Right?! I prayed and told God if any more goats came to me they would be in need of a loving home.  then I got an email asking if I wanted her!!


----------



## Devin (Feb 6, 2011)

that's awesome! LOL! congrats!!!


----------



## goatiegirl (Jan 7, 2013)

She's beautiful! Congrats!


----------



## RMADairyGoats (Jun 20, 2011)

Cute


----------



## Arkie (Sep 25, 2012)

Currently in milk? Bred? Has she been milked, trained to a milk stand before?

Bob


----------



## lovemykidds (Dec 24, 2012)

Arkie said:


> Currently in milk? Bred? Has she been milked, trained to a milk stand before?
> 
> Bob


I'm not sure if she has been milked. She is currently not in milk or bred. But my buck will take care of that. Lol. My friend has ravens haven dairy goats said I can use her Lamancha come fall but she can't stay open that long.. My buck lives with the girls


----------



## ThreeHavens (Oct 20, 2011)

Wow $25? That's great!


----------



## toth boer goats (Jul 20, 2008)

Nice Doe


----------



## lovemykidds (Dec 24, 2012)

I wish I could trade her for a Nubian. She's smaller than I hoped


----------



## lovemykidds (Dec 24, 2012)

toth boer goats said:


> Nice Doe


She's not even a hundred lbs ): ugh. She's small


----------



## MollyLue9 (Oct 14, 2012)

lovemykidds said:


> She's not even a hundred lbs ): ugh. She's small


I get over a quart a day from my Nigerian who is 55 pounds at maximum so don't stress. If God sent her your way it will either be a blessing or a lesson


----------



## lovemykidds (Dec 24, 2012)

MollyLue9 said:


> I get over a quart a day from my Nigerian who is 55 pounds at maximum so don't stress. If God sent her your way it will either be a blessing or a lesson


Thanks!!  I'm reading up on mini saanens, it just so happens I recently got my SIL a Nigerian dwarf buck! (=


----------



## Bluere11e (Jan 22, 2013)

lovemykidds said:


> She's not even a hundred lbs ): ugh. She's small


You got a good deal.. Don't be surprised if she turns out to be a great milker.. You never know... Should you have her tested for CAE?


----------



## lovemykidds (Dec 24, 2012)

I'm going to have her and another doe I plan to breed tested.


----------



## lovemykidds (Dec 24, 2012)

Since she appears to be a mini saanen I hope breeding her to a ND, then breed those back to saanen would be best?


----------



## crocee (Jul 25, 2008)

You really shouldn't breed a mini Doe anything to a full size buck.

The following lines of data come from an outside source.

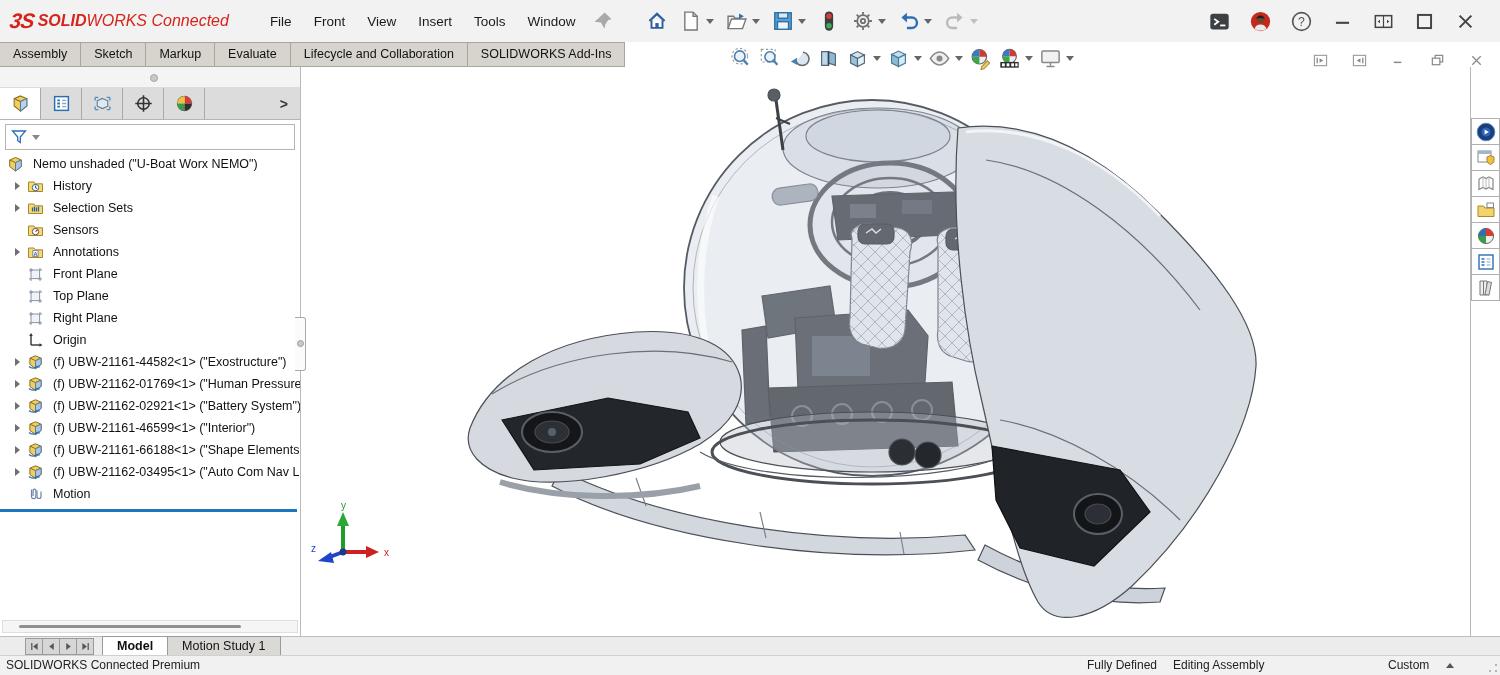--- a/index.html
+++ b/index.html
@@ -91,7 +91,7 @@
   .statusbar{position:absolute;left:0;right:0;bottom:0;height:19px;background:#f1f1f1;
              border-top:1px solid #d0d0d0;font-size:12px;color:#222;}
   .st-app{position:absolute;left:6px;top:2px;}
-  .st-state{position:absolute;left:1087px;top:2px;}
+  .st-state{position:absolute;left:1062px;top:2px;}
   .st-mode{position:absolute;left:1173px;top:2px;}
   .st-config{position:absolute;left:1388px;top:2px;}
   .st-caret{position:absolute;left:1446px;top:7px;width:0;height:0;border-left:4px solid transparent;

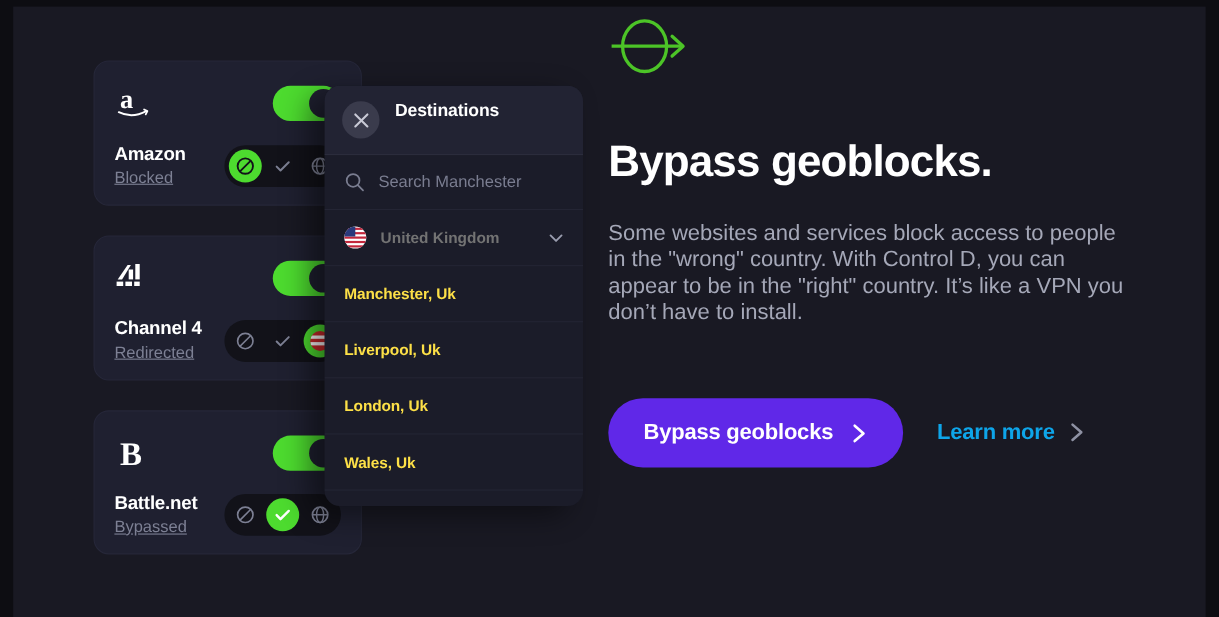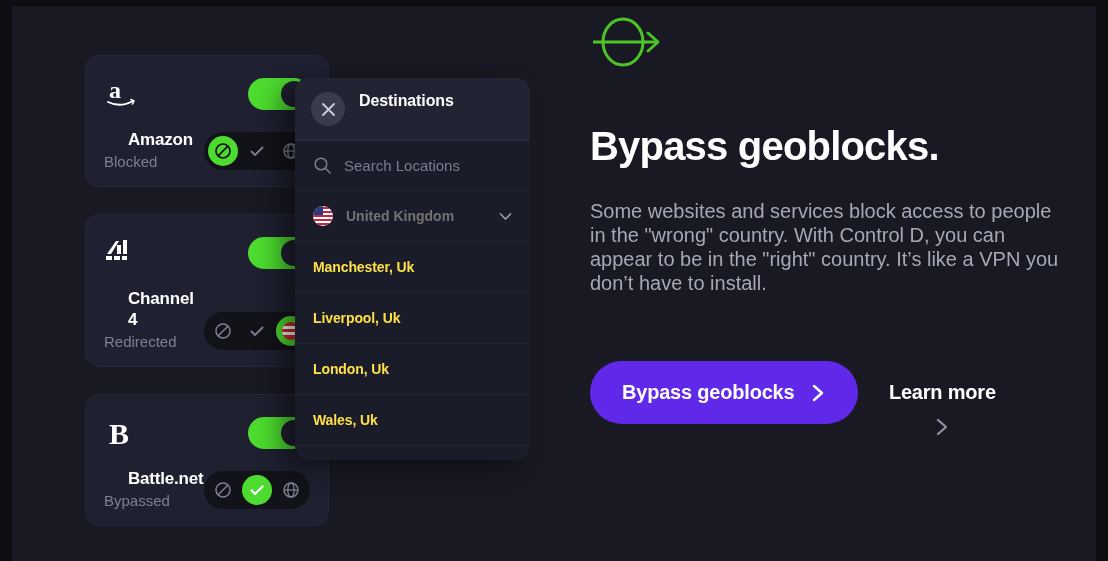--- a/index.html
+++ b/index.html
@@ -87,7 +87,6 @@
     color: #ffffff;
     letter-spacing: -0.2px;
     line-height: 1.25;
-    margin-left: 24px;
   }
   .card-status {
     font-size: 15px;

The size difference is way too much for their smaller bodies to handle.


----------



## lovemykidds (Dec 24, 2012)

crocee said:


> You really shouldn't breed a mini Doe anything to a full size buck. The size difference is way too much for their smaller bodies to handle.


I meant to a mini saanen. Sorry. Yeah, I don't want any preventable kidding problems


----------